### [Aim of the task]
Go through the data and copy each line where the string "Surakarta" appears.

Saved entries:

---*---

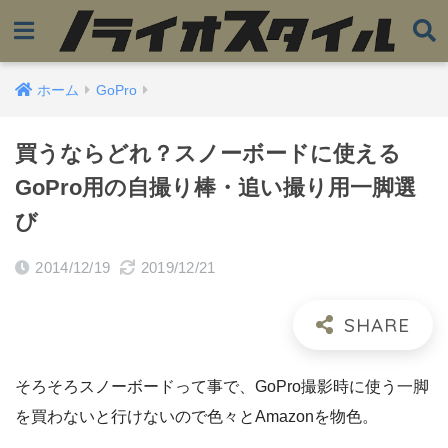
ホーム
GoPro
買うならどれ？スノーボードに使える
GoPro用の自撮り棒・追い撮り用一脚選
び
2014/12/19
2019/12/21
そろそろスノーボードって事で、GoPro撮影時に使う一脚
を買わないと行けないので色々とAmazonを物色。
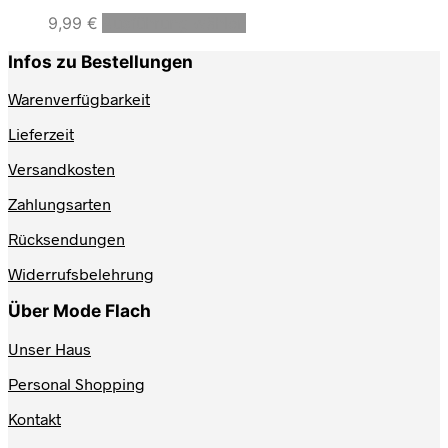
Dieses
9,99
€
Ausführung wählen
Produkt
weist
Infos zu Bestellungen
mehrere
Varianten
Warenverfügbarkeit
auf.
Lieferzeit
Die
Optionen
Versandkosten
können
auf
Zahlungsarten
der
Produktseite
Rücksendungen
gewählt
werden
Widerrufsbelehrung
Über Mode Flach
Unser Haus
Personal Shopping
Kontakt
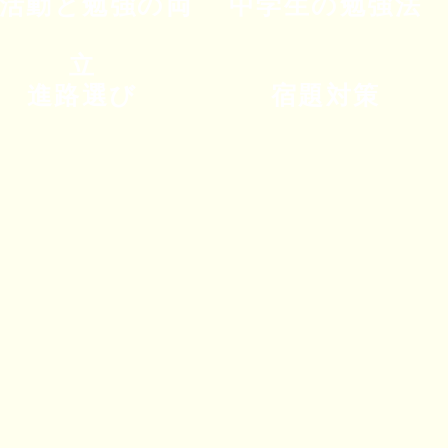
活動と勉強の両
中学生の勉強法
立
進路選び
宿題対策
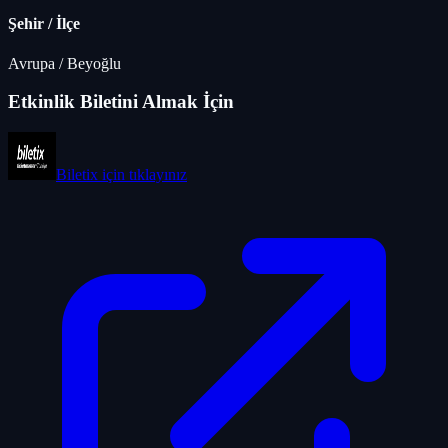
Şehir / İlçe
Avrupa
/
Beyoğlu
Etkinlik Biletini Almak İçin
Biletix
için tıklayınız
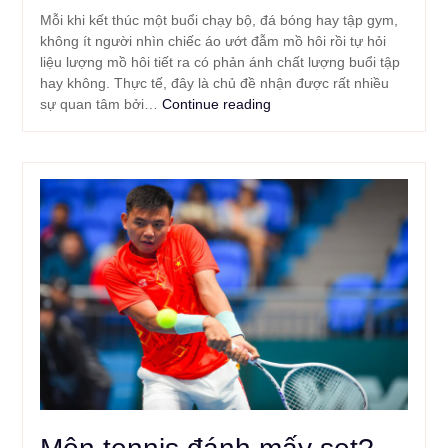
Mỗi khi kết thúc một buổi chạy bộ, đá bóng hay tập gym,
không ít người nhìn chiếc áo ướt đẫm mồ hôi rồi tự hỏi
liệu lượng mồ hôi tiết ra có phản ánh chất lượng buổi tập
hay không. Thực tế, đây là chủ đề nhận được rất nhiều
sự quan tâm bởi…
Continue reading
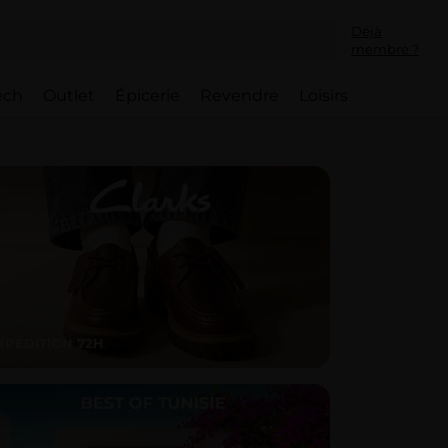
Déjà
membre ?
ech
Outlet
Épicerie
Revendre
Loisirs
XPÉDITION 72H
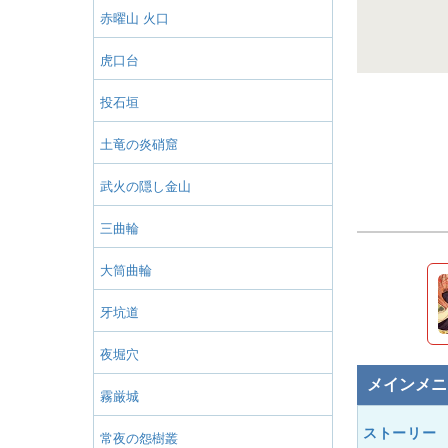
赤曜山 火口
虎口台
投石垣
土竜の炎硝窟
武火の隠し金山
三曲輪
大筒曲輪
牙坑道
夜堀穴
メインメニ
霧厳城
ストーリー
常夜の怨樹叢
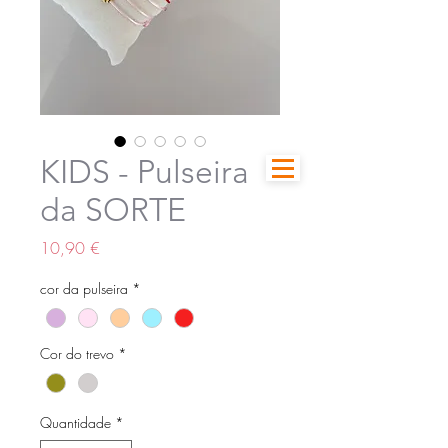
KIDS - Pulseira
da SORTE
Preço
10,90 €
cor da pulseira
*
Cor do trevo
*
Quantidade
*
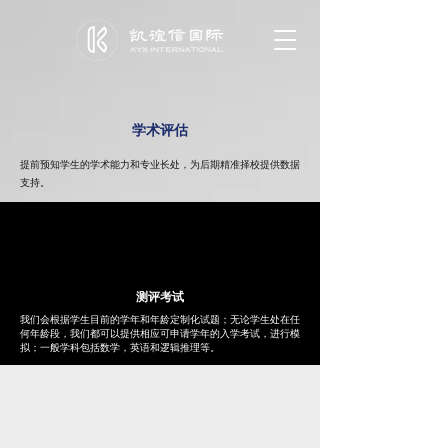
学术评估
提前预知学生的学术能力和专业长处，为后期精准择校提供数据
支持。
测评考试
我们会根据学生目前的学年和年龄定制化试题；无论学生处在任
何年龄段，我们都可以提供相应可申请学年的入学考试，进行模
拟；一般学科包括数学，英语和逻辑推理等。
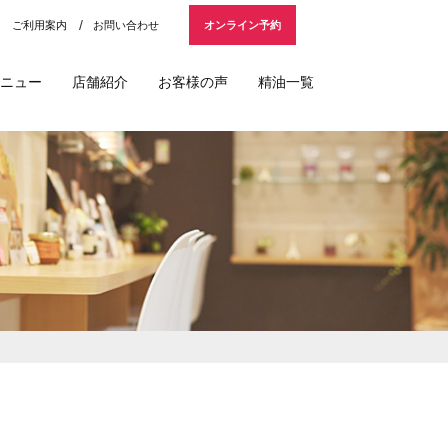
ご利用案内
お問い合わせ
オンライン予約
ニュー
店舗紹介
お客様の声
精油一覧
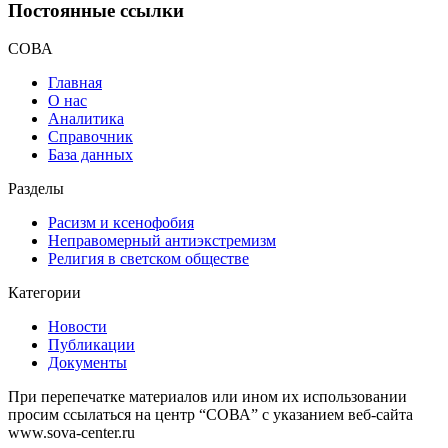
Постоянные ссылки
СОВА
Главная
О нас
Аналитика
Справочник
База данных
Разделы
Расизм и ксенофобия
Неправомерный антиэкстремизм
Религия в светском обществе
Категории
Новости
Публикации
Документы
При перепечатке материалов или ином их использовании
просим ссылаться на центр “СОВА” с указанием веб-сайта
www.sova-center.ru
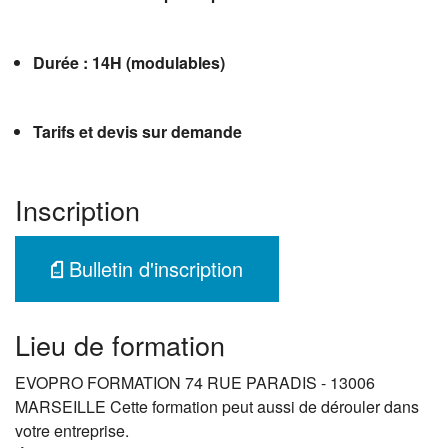
Durée : 14H (modulables)
Tarifs et devis sur demande
Inscription
Bulletin d'inscription
Lieu de formation
EVOPRO FORMATION 74 RUE PARADIS - 13006
MARSEILLE Cette formation peut aussi de dérouler dans
votre entreprise.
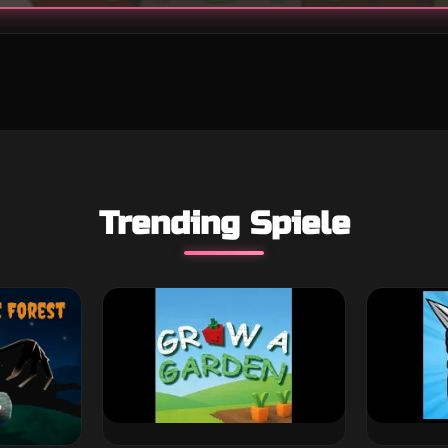
Trending Spiele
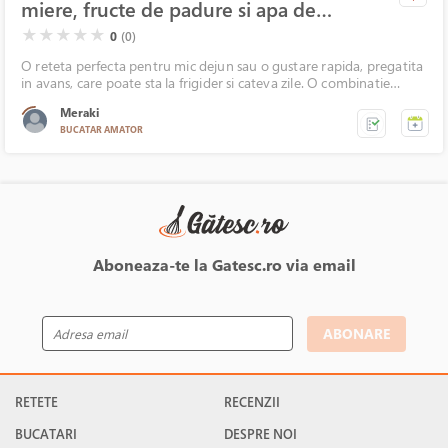
miere, fructe de padure si apa de
cocos
( )
( )
( )
( )
( )
★
★
★
★
★
0
(0)
O reteta perfecta pentru mic dejun sau o gustare rapida, pregatita
in avans, care poate sta la frigider si cateva zile. O combinatie
clasica - dulce-acrisoara, fresh, fina si satioasa. Perfecta pentru
Meraki
oricine, de la copii la adulti.
BUCATAR AMATOR
Aboneaza-te la Gatesc.ro via email
ABONARE
RETETE
RECENZII
BUCATARI
DESPRE NOI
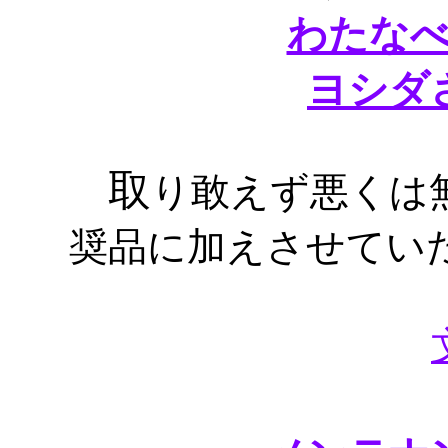
わたな
ヨシダ
取
り敢えず悪くは
奨品に加えさせてい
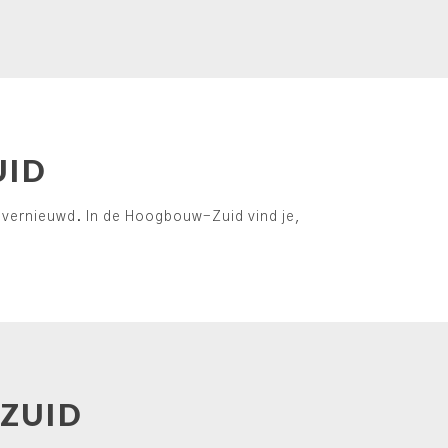
UID
dig vernieuwd. In de Hoogbouw-Zuid vind je,
-ZUID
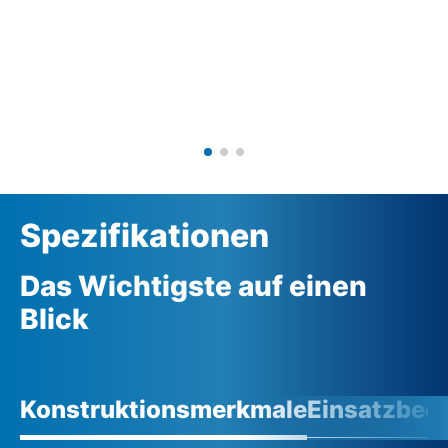
Spezifikationen
Das Wichtigste auf einen
Blick
Konstruktionsmerkmale
Einsatzbed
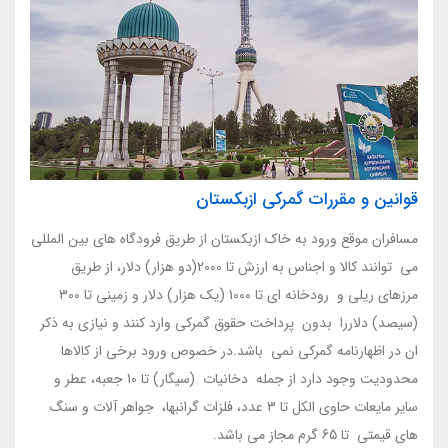
قوانین و مقررات گمرکی ازبکستان
مسافران موقع ورود به خاک ازبکستان از طریق فرودگاه های بین المللی
می توانند کالا و اجناس به ارزش تا 2000(دو هزار) دلار، از طریق
مرزهای ریلی و رودخانه ای تا 1000 (یک هزار) دلار و زمینی تا 300
(سیصد) دلاررا بدون پرداخت حقوق گمرکی وارد کنند و نیازی به ذکر
ان در اظهارنامه گمرکی نمی باشد.در خصوص ورود برخی از کالاها
محدودیت وجود دارد از جمله دخانیات (سیگار) تا 10 جعبه، عطر و
سایر مایعات حاوی الکل تا 3 عدد، فلزات گرانبها، جواهر آلات و سنگ
های قیمتی تا 65 گرم مجاز می باشد.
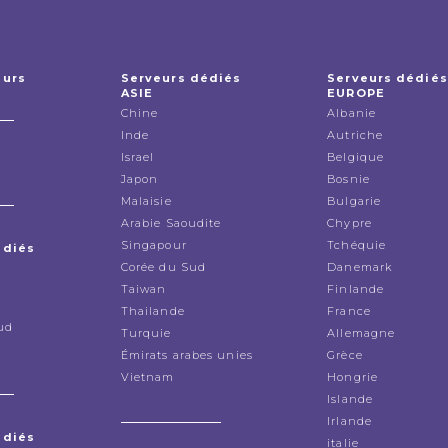
eurs
Serveurs dédiés
Serveurs dédiés
ASIE
EUROPE
Chine
Albanie
Inde
Autriche
Israel
Belgique
Japon
Bosnie
Malaisie
Bulgarie
Arabie Saoudite
Chypre
Singapour
Tchéquie
édiés
Corée du Sud
Danemark
Taiwan
Finlande
Thailande
France
ud
Turquie
Allemagne
Émirats arabes unies
Grèce
Vietnam
Hongrie
Islande
Irlande
édiés
italie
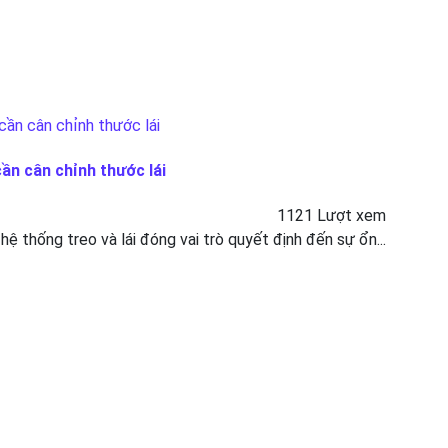
cần cân chỉnh thước lái
1121 Lượt xem
 hệ thống treo và lái đóng vai trò quyết định đến sự ổn...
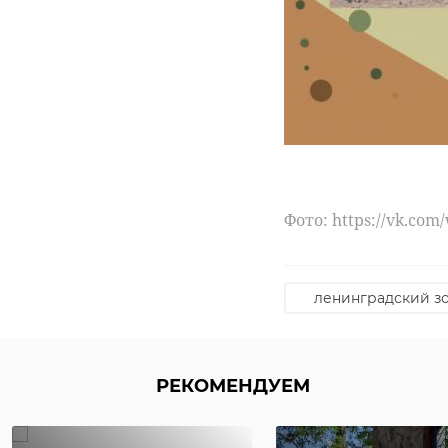
Фото: https://vk.com
ленинградский з
РЕКОМЕНДУЕМ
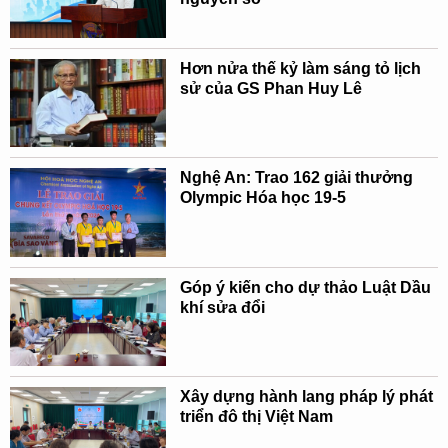
Hơn nửa thế kỷ làm sáng tỏ lịch
sử của GS Phan Huy Lê
Nghệ An: Trao 162 giải thưởng
Olympic Hóa học 19-5
Góp ý kiến cho dự thảo Luật Dầu
khí sửa đổi
Xây dựng hành lang pháp lý phát
triển đô thị Việt Nam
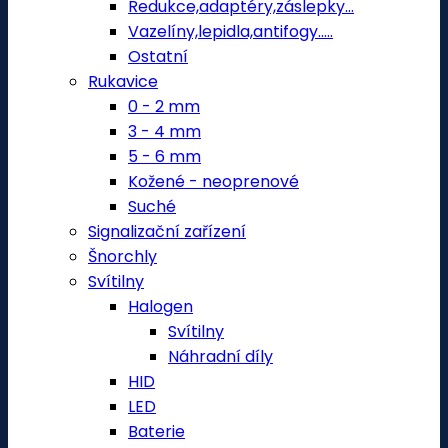
Redukce,adaptéry,záslepky...
Vazelíny,lepidla,antifogy.....
Ostatní
Rukavice
0 - 2 mm
3 - 4 mm
5 - 6 mm
Kožené - neoprenové
Suché
Signalizační zařízení
Šnorchly
Svítilny
Halogen
Svítilny
Náhradní díly
HID
LED
Baterie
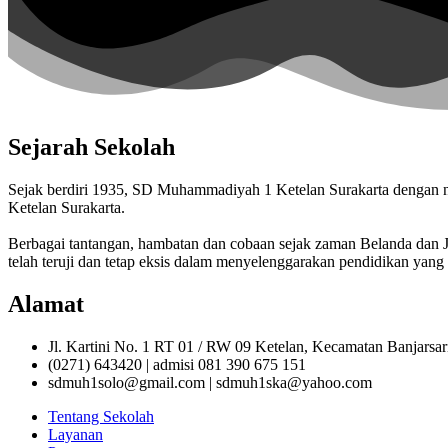
Sejarah Sekolah
Sejak berdiri 1935, SD Muhammadiyah 1 Ketelan Surakarta denga
Ketelan Surakarta.
Berbagai tantangan, hambatan dan cobaan sejak zaman Belanda da
telah teruji dan tetap eksis dalam menyelenggarakan pendidikan yang 
Alamat
Jl. Kartini No. 1 RT 01 / RW 09 Ketelan, Kecamatan Banjarsa
(0271) 643420 | admisi 081 390 675 151
sdmuh1solo@gmail.com | sdmuh1ska@yahoo.com
Tentang Sekolah
Layanan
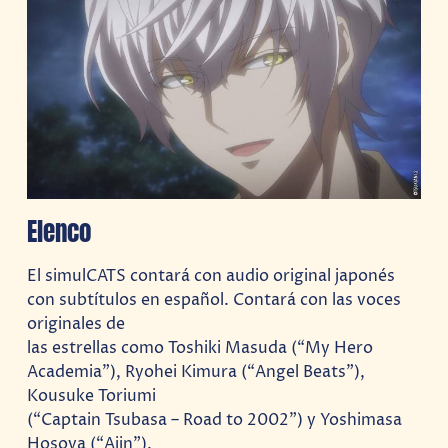
Elenco
El simulCATS contará con audio original japonés
con subtítulos en español. Contará con las voces
originales de
las estrellas como Toshiki Masuda (“My Hero
Academia”), Ryohei Kimura (“Angel Beats”),
Kousuke Toriumi
(“Captain Tsubasa – Road to 2002”) y Yoshimasa
Hosoya (“Ajin”).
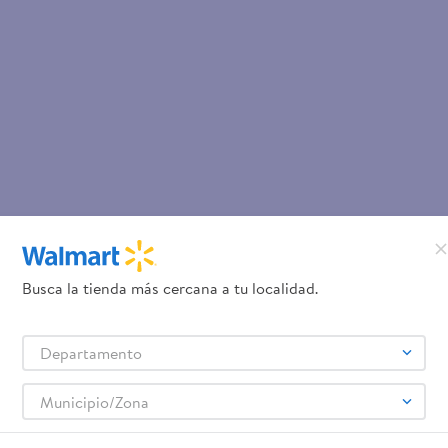
Busca la tienda más cercana a tu localidad.
Departamento
Municipio/Zona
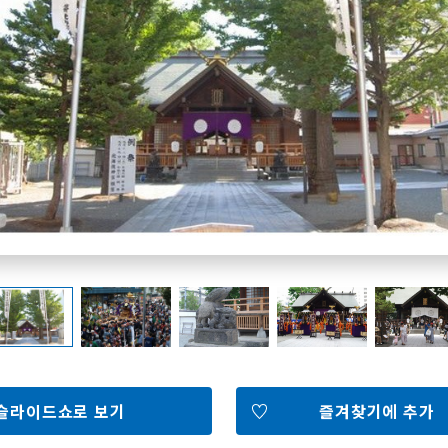
홋카이도 둘러보기
여행 테마로 검색
빗속에서 만끽
7개의 국립공원
절경을 만나는 여행
기초지식
Faceb
I
ook
r
포토갤러리
슬라이드쇼로 보기
즐겨찾기에 추가
영상갤러리
팸플릿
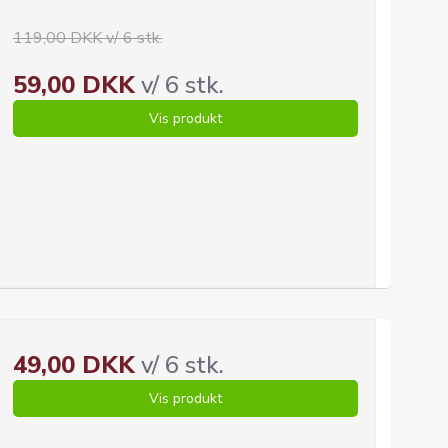
119,00 DKK v/ 6 stk.
59,00 DKK
v/ 6 stk.
Vis produkt
49,00 DKK
v/ 6 stk.
Vis produkt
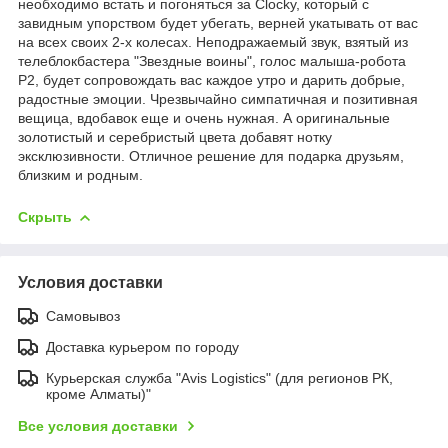
необходимо встать и погоняться за
Clocky, который с
завидным упорством будет убегать, верней укатывать от вас
на всех своих 2-х колесах. Неподражаемый звук, взятый из
телеблокбастера "Звездные воины", голос малыша-робота
Р2, будет сопровождать вас каждое утро и дарить добрые,
радостные эмоции. Чрезвычайно симпатичная и позитивная
вещица, вдобавок еще и очень нужная. А оригинальные
золотистый и серебристый цвета добавят нотку
эксклюзивности. Отличное решение для подарка друзьям,
близким и родным.
Скрыть
Условия доставки
Самовывоз
Доставка курьером по городу
Курьерская служба "Avis Logistics" (для регионов РК,
кроме Алматы)"
Все условия доставки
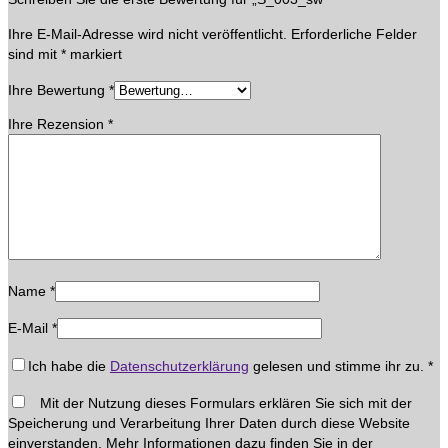
Ihre E-Mail-Adresse wird nicht veröffentlicht.
Erforderliche Felder
sind mit
*
markiert
Ihre Bewertung
*
Ihre Rezension
*
Name
*
E-Mail
*
Ich habe die
Datenschutzerklärung
gelesen und stimme ihr zu.
*
Mit der Nutzung dieses Formulars erklären Sie sich mit der
Speicherung und Verarbeitung Ihrer Daten durch diese Website
einverstanden. Mehr Informationen dazu finden Sie in der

---*---

### [Solution to the problem]
Sejak berdiri 1935, SD Muhammadiyah 1 Ketelan Surakarta denga
Ketelan Surakarta.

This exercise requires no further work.